(Stored data entries)
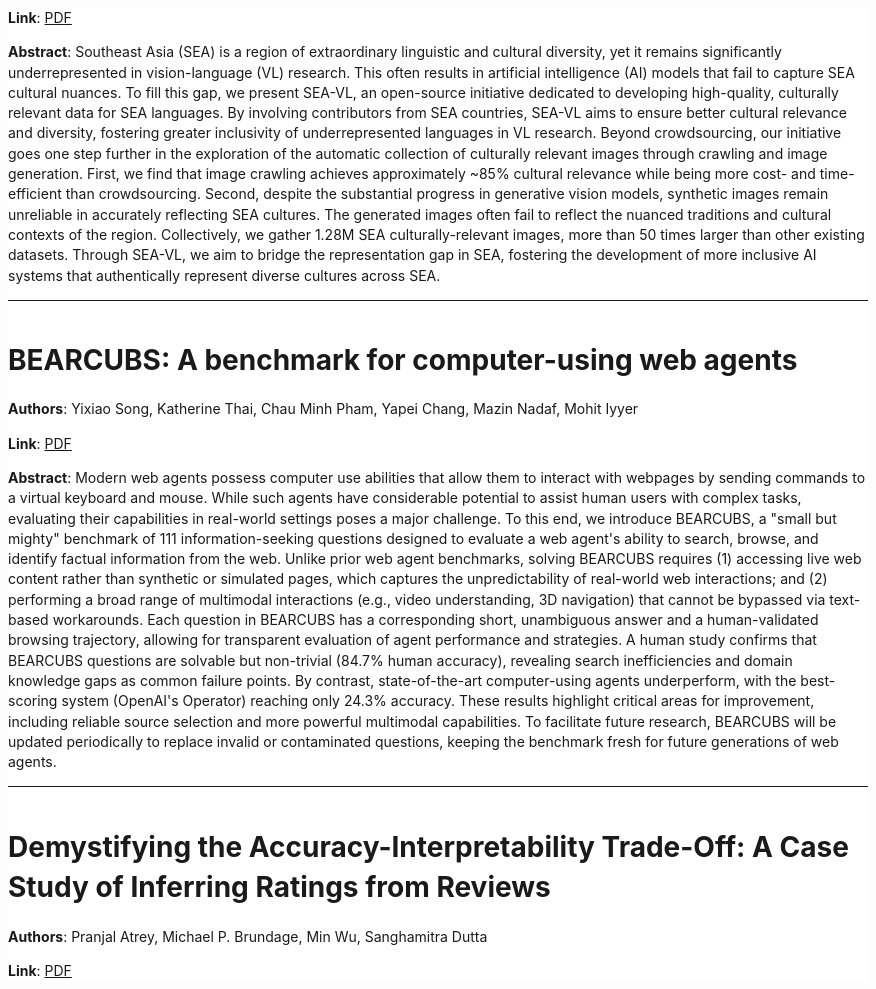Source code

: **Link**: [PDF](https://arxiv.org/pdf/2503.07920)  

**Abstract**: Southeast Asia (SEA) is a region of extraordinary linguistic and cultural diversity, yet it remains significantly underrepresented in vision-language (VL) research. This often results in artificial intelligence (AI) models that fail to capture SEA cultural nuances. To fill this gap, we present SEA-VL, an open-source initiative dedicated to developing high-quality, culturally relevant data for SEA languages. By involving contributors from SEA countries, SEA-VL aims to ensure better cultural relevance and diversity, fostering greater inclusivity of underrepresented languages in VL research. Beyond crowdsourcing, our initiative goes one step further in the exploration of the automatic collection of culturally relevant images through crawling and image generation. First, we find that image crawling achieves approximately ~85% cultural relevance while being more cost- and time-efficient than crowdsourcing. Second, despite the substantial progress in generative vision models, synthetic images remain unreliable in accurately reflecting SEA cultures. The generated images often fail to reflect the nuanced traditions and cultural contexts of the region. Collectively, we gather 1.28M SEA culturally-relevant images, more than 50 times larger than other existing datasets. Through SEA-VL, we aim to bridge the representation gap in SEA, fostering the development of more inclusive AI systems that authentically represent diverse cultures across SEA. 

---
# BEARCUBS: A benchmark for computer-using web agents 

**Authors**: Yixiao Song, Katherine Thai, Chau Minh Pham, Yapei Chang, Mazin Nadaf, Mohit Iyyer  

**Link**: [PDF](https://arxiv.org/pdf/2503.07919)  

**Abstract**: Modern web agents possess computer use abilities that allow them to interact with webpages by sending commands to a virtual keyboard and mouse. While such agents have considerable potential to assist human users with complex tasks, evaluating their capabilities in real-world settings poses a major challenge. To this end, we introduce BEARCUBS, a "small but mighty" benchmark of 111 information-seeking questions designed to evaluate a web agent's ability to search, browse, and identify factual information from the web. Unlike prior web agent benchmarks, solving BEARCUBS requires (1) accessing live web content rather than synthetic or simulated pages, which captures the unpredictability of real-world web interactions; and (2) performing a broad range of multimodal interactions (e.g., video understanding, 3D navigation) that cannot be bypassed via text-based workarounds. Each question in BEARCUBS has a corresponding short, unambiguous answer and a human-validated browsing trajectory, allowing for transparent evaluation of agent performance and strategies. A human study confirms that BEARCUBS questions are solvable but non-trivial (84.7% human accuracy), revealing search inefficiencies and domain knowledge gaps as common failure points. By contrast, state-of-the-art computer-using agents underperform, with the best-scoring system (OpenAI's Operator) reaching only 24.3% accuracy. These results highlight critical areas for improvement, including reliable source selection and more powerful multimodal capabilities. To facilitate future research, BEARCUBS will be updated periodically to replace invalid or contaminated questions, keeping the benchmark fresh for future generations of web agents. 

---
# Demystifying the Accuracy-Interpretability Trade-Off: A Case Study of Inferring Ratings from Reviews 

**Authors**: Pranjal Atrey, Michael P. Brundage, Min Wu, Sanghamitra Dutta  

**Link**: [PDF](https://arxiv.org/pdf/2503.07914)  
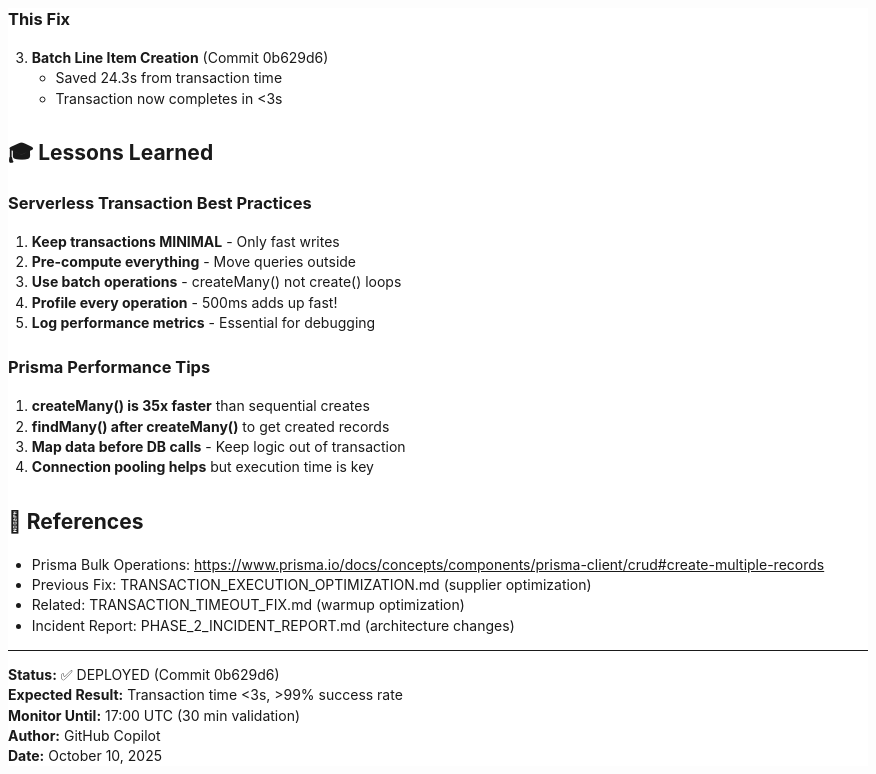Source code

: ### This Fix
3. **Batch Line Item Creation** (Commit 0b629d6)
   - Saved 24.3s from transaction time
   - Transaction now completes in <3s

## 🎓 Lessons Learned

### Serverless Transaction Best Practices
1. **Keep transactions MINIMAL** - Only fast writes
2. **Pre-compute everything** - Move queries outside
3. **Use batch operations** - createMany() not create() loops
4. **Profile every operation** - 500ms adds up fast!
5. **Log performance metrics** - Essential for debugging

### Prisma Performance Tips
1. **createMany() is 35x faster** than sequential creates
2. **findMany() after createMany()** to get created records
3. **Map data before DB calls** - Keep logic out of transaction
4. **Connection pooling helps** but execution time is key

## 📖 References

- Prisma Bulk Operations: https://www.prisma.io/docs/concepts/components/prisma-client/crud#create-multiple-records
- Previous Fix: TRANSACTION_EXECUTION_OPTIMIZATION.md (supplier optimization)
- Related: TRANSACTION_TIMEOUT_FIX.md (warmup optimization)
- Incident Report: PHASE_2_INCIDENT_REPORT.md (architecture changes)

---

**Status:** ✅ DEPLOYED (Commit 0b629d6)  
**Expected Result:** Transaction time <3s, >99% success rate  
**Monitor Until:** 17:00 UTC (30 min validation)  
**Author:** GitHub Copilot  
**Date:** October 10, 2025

WHAT IS EXPECTED → Put everything from the line containing "## 🎓 Lessons Learned" down to the line containing "## 📖 References", both included, into a Markdown table with columns n and Line, one row per line and blank lines omitted.

SOLUTION TO THIS TASK →
| n | Line |
|---|---|
| 1 | ## 🎓 Lessons Learned |
| 2 | ### Serverless Transaction Best Practices |
| 3 | 1. **Keep transactions MINIMAL** - Only fast writes |
| 4 | 2. **Pre-compute everything** - Move queries outside |
| 5 | 3. **Use batch operations** - createMany() not create() loops |
| 6 | 4. **Profile every operation** - 500ms adds up fast! |
| 7 | 5. **Log performance metrics** - Essential for debugging |
| 8 | ### Prisma Performance Tips |
| 9 | 1. **createMany() is 35x faster** than sequential creates |
| 10 | 2. **findMany() after createMany()** to get created records |
| 11 | 3. **Map data before DB calls** - Keep logic out of transaction |
| 12 | 4. **Connection pooling helps** but execution time is key |
| 13 | ## 📖 References |